Scajola si è dimesso

Scajola si è dimesso

Claudio Scajola

«Vivo da 10 giorni una grande sofferenza. Ora devo difendermi e non posso più continuare a fare il Ministro», esordisce Claudio Scajola annunciando le dimissioni. Ora sarà compito del premier e del Consiglio dei ministri accettarle o meno. È infatti convinzione ferma a palazzo Chigi che non possano bastare indiscrezioni di stampa per interrompere le attività di cariche istituzionali. Nelle ultime ore, però, si sono fatte più insistenti le voci sui possibili successori: il più gettonato è il nome del vice di Scajola con delega alle comunicazioni, Paolo Romani. Ma si sarebbe detto disponibile anche Giancarlo Galan, appena insediato al ministero dell’agricoltura.

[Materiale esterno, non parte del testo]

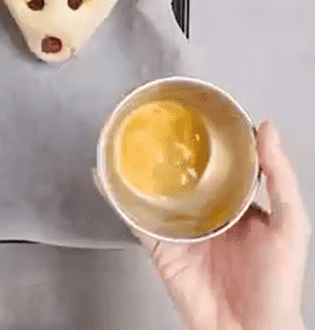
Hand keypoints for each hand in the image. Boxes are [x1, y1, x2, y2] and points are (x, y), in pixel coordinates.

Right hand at [101, 121, 309, 329]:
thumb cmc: (278, 286)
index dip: (208, 136)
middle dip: (167, 146)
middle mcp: (207, 211)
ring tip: (121, 136)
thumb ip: (280, 178)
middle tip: (152, 116)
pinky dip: (115, 194)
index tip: (197, 108)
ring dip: (135, 165)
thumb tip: (268, 128)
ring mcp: (181, 227)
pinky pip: (133, 215)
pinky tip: (103, 174)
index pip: (220, 161)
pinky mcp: (159, 244)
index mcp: (238, 203)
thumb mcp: (291, 225)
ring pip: (153, 188)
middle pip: (181, 171)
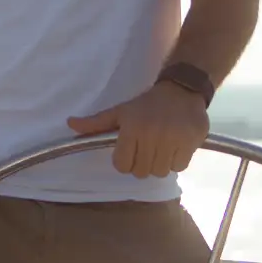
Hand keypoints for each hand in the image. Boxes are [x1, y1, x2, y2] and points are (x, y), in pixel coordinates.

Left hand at [68, 81, 209, 177]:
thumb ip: (95, 123)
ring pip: (160, 172)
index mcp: (131, 128)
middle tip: (148, 148)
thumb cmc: (146, 105)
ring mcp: (173, 139)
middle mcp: (151, 135)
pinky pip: (179, 167)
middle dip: (143, 163)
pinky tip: (176, 146)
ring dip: (160, 163)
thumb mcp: (120, 111)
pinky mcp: (191, 142)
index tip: (132, 150)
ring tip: (162, 147)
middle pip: (141, 172)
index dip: (125, 161)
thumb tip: (70, 124)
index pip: (123, 166)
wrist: (181, 90)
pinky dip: (177, 161)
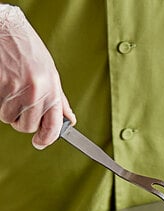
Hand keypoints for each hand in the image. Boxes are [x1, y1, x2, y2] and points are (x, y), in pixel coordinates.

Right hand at [0, 5, 74, 148]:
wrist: (6, 28)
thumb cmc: (29, 50)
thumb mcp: (51, 74)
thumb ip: (59, 100)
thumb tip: (69, 119)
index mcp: (52, 90)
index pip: (52, 126)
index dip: (46, 139)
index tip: (40, 143)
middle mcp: (35, 92)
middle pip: (27, 126)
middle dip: (22, 123)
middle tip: (21, 110)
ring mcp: (15, 88)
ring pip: (9, 117)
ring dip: (8, 111)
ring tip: (11, 92)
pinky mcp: (0, 84)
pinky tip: (3, 86)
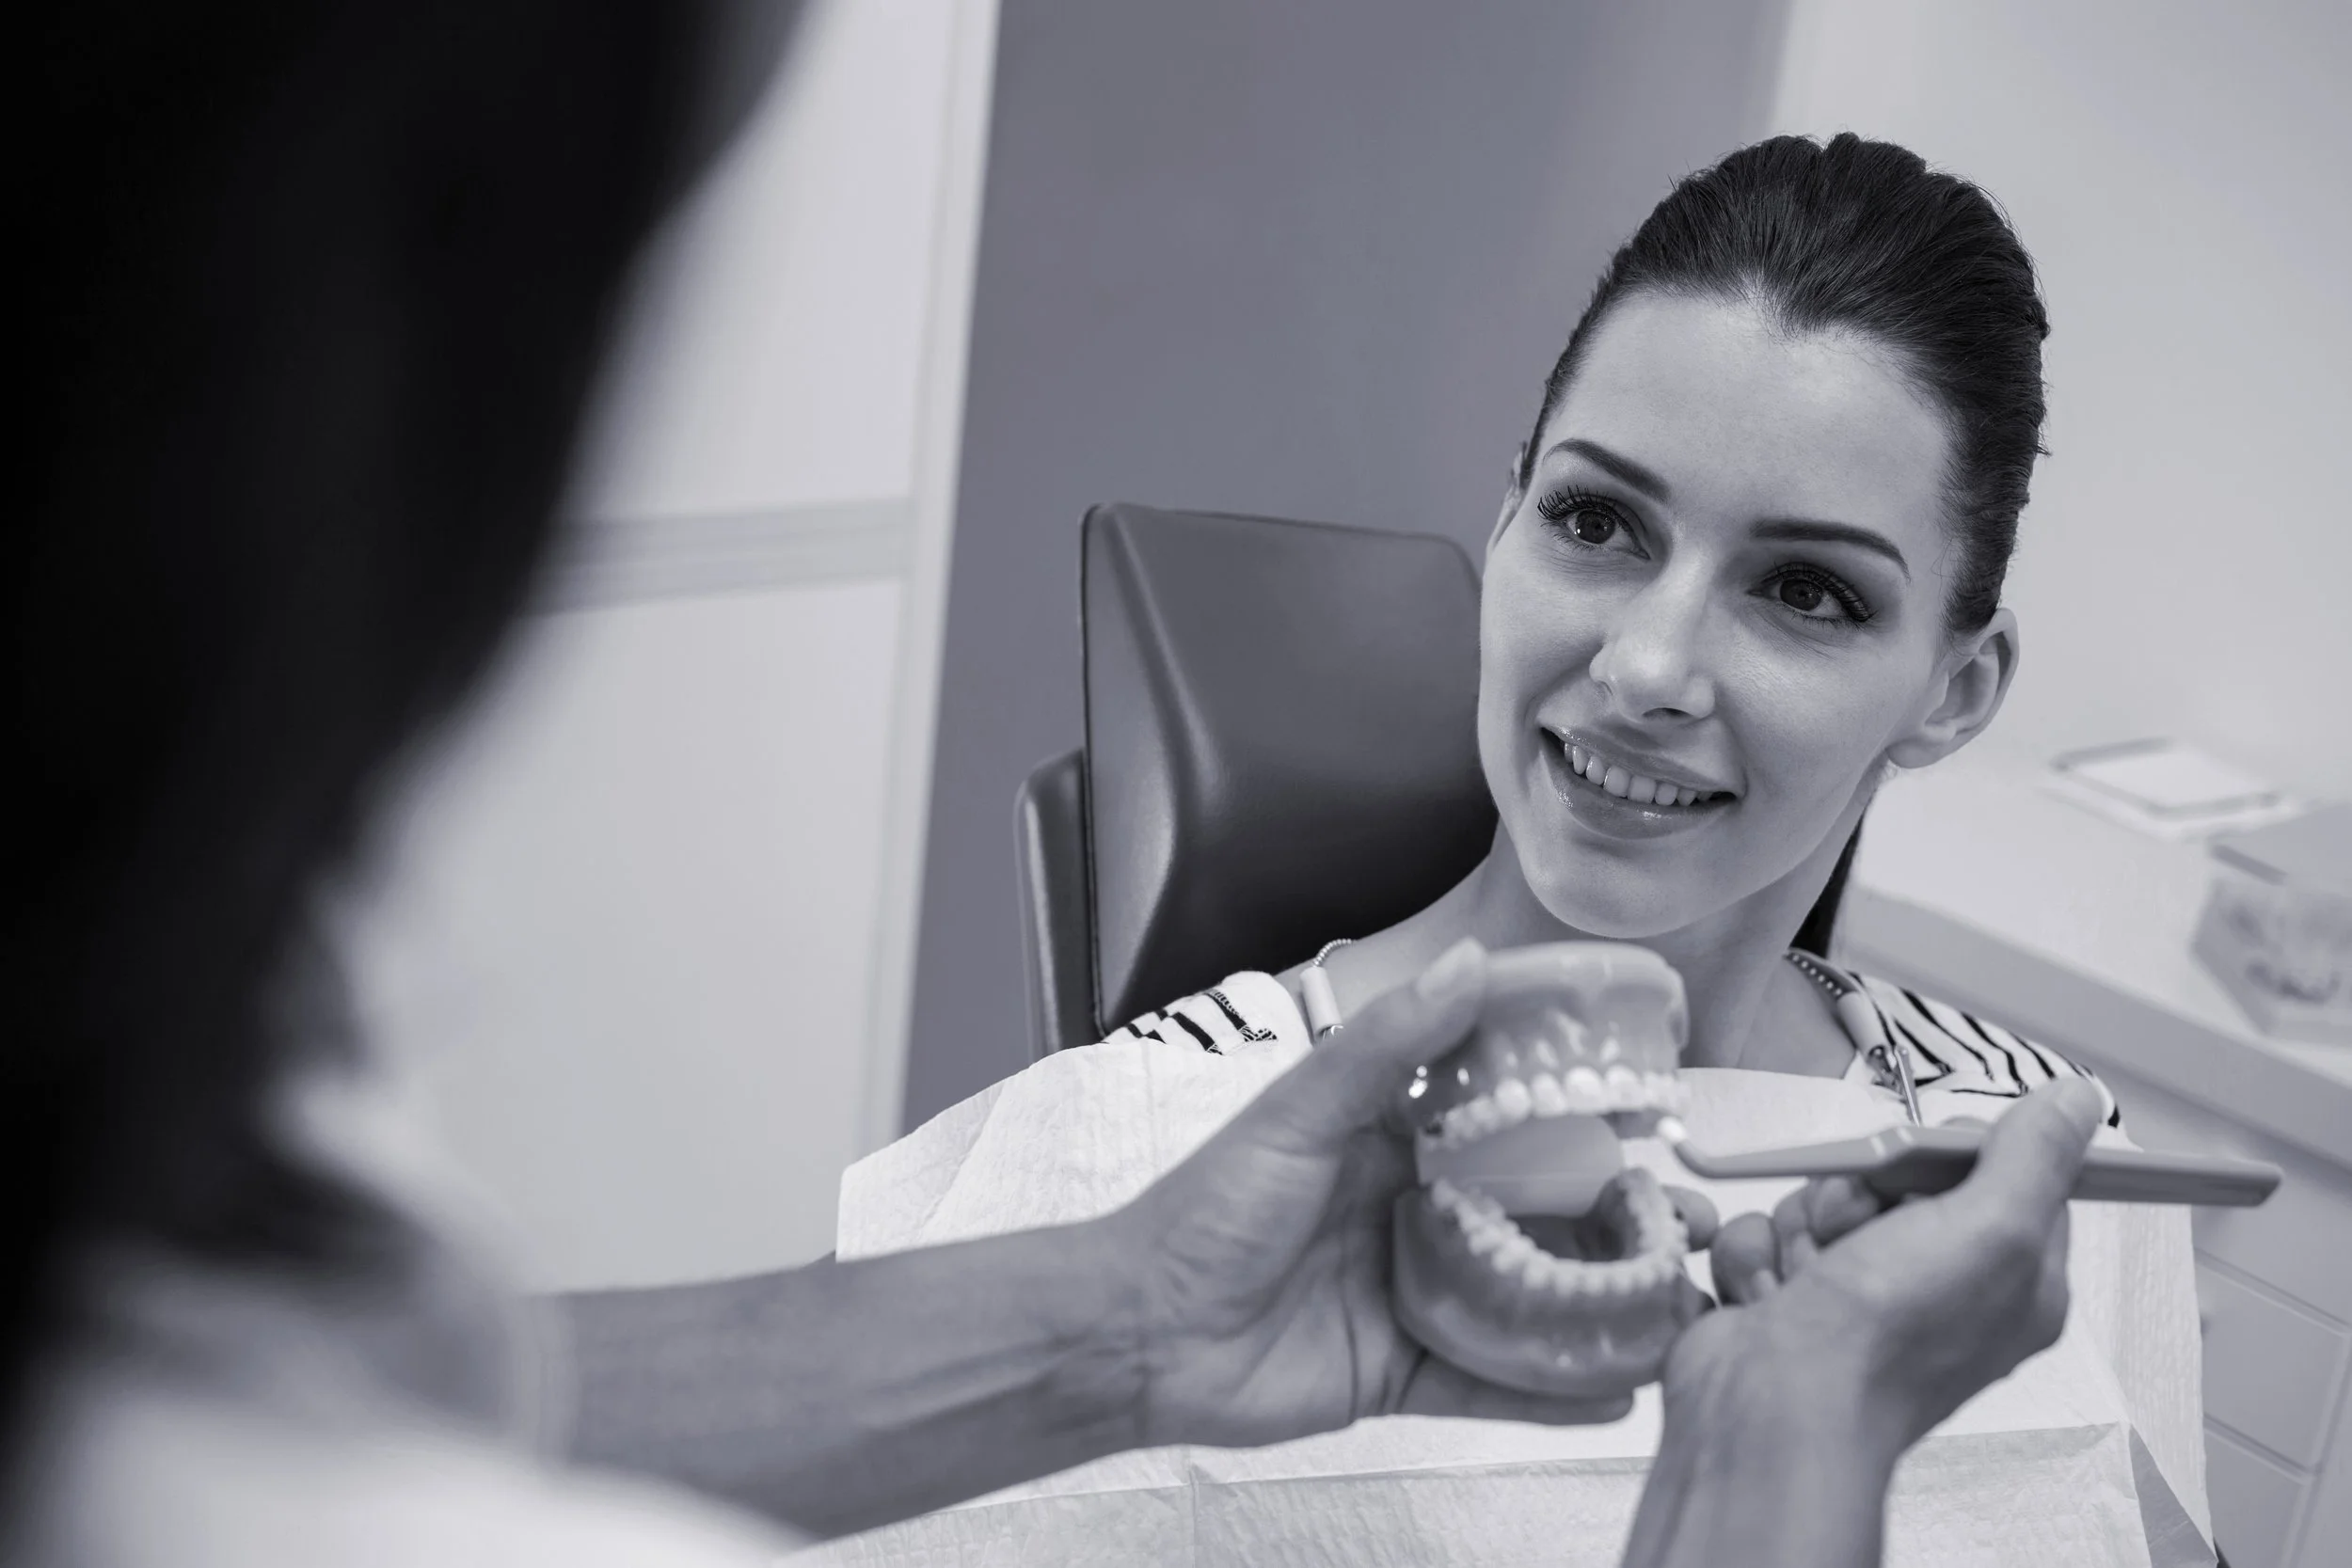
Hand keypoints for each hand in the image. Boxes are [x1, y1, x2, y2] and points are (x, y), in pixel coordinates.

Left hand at [1104, 938, 1661, 1446]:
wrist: (1139, 1334)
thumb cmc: (1204, 1212)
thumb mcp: (1298, 1114)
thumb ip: (1389, 1048)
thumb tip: (1472, 964)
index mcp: (1392, 1137)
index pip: (1502, 1103)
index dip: (1575, 1092)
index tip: (1651, 1080)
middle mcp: (1416, 1210)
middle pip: (1536, 1208)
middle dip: (1616, 1211)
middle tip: (1686, 1214)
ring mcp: (1416, 1292)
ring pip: (1530, 1295)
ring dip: (1603, 1300)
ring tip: (1680, 1299)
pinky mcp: (1405, 1371)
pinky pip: (1493, 1382)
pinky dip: (1554, 1390)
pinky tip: (1621, 1392)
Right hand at [1690, 1080, 2104, 1454]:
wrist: (1772, 1411)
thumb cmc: (1884, 1345)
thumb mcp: (1988, 1231)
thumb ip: (2034, 1157)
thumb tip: (2076, 1101)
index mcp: (2009, 1281)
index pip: (2002, 1174)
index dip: (1956, 1154)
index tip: (1929, 1163)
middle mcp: (1939, 1288)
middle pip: (1899, 1177)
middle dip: (1861, 1189)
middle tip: (1859, 1227)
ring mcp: (1860, 1293)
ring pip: (1823, 1198)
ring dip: (1804, 1223)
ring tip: (1810, 1277)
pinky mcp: (1792, 1295)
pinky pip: (1767, 1229)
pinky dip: (1758, 1253)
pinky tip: (1772, 1293)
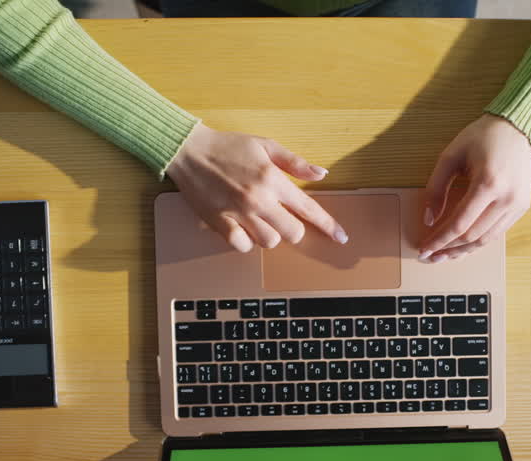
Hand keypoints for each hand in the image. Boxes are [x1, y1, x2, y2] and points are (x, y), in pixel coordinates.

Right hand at [167, 123, 347, 251]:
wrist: (189, 151)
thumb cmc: (229, 146)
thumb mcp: (265, 145)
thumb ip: (294, 163)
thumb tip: (321, 174)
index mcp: (272, 179)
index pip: (308, 208)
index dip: (328, 225)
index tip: (341, 237)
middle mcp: (258, 199)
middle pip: (292, 233)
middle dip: (293, 228)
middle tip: (282, 217)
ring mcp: (238, 214)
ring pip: (269, 241)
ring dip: (269, 233)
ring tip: (258, 218)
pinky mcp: (220, 223)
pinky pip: (242, 246)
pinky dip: (246, 241)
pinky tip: (242, 226)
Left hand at [420, 114, 530, 262]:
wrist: (518, 128)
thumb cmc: (483, 137)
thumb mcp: (450, 156)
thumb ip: (435, 188)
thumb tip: (428, 219)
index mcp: (488, 183)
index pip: (459, 224)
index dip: (439, 240)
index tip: (424, 248)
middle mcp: (507, 197)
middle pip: (472, 236)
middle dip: (448, 249)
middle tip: (429, 255)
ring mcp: (517, 204)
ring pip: (486, 240)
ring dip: (462, 251)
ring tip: (443, 255)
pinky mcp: (521, 207)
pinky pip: (497, 233)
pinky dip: (478, 242)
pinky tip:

Al premier Silvio Berlusconi va l’interim del ministero dello sviluppo economico dopo le dimissioni di Claudio Scajola. Il Presidente della Repubblica, Giorgio Napolitano, ha ricevuto al Quirinale Berlusconi, che gli ha sottoposto per la firma il decreto con il quale si accettano le dimissioni. Scajola è coinvolto in polemiche per una compravendita di una casa al Colosseo.
Dopo le dimissioni, si è aperto ora il totonomine sul successore. Un invito alla cautela viene dalla Lega. “Queste cose le decide Berlusconi”, ha dichiarato il ministro per la semplificazione, Roberto Calderoli, commentando la dichiarazione dell’ex vice capogruppo Pdl alla Camera, Italo Bocchino, secondo il quale non vi sono le condizioni per una “successione leghista” al ministero dello sviluppo economico.